WRITTEN INSTRUCTION:
Please answer these from the candlestick charting text:
1. Since which century has candlestick charting been in use?
2. What four data points does each bar capture for the given period?
3. What is the maximum number of candles a Japanese candlestick pattern generally comprises?
[BEGIN EXTRACT]
Where candlestick scores over other chart types is that it has an uncanny way of picking up tops and bottoms of every move

August 16, 2017 / 03:12 PM IST

Vikas Singhania

Among the various charting options, candlestick is by far the most commonly used and favourite chart type in use. Little wonder then that candlestick type of charting has been in use since the 17th century. Japanese traders used candlestick in the rice markets.

It is not difficult to understand why candlesticks are popular among traders. Each bar has more information packed into it than the conventional bar chart or line chart. The bar captures the four important data points for the given period namely open, high, low and close. More importantly, they tell us the strength of the market movement for the day and foretell the possible movement for the next day.

Where candlestick scores over other chart types is that it has an uncanny way of picking up tops and bottoms of every move. There is always a candlestick pattern that is formed at small as well as major tops and bottoms. Unlike the western chart type using a bar or a line chart Japanese candlesticks pattern generally comprise of one, two or a maximum of three candles. The risk reward ratio offered by these patterns makes them attractive for traders.
[END EXTRACT]
[BEGIN GIVEN DATA]
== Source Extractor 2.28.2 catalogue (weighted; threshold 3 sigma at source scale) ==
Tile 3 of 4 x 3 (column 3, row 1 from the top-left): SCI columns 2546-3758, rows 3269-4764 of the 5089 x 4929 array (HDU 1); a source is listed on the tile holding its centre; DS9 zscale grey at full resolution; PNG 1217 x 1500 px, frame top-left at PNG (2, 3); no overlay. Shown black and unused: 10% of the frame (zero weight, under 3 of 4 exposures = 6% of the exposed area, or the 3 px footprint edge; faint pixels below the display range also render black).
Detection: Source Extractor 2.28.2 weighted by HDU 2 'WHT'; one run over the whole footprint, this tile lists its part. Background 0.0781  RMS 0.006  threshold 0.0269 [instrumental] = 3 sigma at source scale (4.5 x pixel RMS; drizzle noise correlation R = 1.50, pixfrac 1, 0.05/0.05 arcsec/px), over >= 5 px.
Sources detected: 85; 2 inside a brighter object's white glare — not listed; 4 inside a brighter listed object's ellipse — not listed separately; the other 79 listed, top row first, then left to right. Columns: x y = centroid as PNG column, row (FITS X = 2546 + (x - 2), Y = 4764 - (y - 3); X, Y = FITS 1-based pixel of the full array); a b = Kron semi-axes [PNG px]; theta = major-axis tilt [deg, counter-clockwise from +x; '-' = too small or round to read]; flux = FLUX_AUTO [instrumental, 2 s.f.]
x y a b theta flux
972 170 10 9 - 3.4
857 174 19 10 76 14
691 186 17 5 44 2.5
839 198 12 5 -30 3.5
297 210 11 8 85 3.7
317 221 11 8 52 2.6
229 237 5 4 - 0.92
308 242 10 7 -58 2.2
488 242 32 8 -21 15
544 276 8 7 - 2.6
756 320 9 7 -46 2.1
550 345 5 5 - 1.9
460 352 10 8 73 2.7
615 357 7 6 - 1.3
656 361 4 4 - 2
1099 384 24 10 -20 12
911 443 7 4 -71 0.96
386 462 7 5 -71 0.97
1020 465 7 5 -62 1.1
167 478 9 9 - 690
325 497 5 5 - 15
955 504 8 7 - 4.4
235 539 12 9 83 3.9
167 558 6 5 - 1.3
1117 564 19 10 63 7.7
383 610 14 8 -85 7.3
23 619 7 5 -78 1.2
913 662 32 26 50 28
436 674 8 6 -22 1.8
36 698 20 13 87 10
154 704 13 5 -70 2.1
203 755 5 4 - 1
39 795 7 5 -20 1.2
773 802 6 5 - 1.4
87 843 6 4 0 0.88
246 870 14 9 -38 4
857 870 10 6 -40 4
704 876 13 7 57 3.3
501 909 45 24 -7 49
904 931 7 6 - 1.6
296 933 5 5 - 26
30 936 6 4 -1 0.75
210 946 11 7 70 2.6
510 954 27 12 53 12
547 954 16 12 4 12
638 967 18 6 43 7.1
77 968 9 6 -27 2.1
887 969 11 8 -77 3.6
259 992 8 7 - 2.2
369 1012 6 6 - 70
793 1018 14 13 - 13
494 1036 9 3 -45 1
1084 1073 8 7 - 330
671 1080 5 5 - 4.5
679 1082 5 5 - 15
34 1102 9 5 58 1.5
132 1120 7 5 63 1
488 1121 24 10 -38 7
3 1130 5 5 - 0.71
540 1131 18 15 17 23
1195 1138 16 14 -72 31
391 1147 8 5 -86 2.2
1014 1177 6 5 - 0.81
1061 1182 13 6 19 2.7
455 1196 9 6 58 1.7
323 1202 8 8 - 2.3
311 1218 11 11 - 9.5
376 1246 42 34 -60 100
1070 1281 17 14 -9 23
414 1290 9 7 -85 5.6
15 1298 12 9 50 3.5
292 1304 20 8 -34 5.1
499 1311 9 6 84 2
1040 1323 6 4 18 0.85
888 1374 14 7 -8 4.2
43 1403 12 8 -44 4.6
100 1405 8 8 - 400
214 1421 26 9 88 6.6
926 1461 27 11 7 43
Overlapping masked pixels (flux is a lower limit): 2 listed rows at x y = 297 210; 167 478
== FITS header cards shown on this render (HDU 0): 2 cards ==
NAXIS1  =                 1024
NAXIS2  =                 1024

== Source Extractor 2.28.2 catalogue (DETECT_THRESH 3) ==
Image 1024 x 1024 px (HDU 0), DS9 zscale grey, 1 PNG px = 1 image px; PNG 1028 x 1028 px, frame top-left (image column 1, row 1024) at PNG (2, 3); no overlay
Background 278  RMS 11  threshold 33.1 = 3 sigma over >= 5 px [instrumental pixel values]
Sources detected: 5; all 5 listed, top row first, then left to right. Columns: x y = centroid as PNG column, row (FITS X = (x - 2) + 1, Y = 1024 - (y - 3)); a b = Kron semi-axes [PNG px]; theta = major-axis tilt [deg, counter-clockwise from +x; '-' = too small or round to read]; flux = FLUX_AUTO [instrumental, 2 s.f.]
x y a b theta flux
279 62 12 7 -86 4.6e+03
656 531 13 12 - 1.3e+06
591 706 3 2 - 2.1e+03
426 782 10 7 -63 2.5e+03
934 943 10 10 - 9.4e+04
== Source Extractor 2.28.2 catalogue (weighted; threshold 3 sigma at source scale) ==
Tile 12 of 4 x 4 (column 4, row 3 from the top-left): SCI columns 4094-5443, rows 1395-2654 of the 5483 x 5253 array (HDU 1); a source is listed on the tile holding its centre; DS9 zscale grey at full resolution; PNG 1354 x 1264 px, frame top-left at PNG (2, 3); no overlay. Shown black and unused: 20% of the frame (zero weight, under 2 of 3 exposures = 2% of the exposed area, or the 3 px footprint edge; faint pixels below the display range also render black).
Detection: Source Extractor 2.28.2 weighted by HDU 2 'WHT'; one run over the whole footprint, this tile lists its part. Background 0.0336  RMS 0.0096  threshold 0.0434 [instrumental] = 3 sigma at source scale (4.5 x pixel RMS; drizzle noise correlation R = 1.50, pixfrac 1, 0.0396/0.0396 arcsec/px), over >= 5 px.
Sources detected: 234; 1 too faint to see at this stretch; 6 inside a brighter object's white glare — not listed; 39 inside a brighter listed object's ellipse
[END GIVEN DATA]
COMPLETED TASK:
1. The 17th century.
2. Open, high, low and close.
3. Three.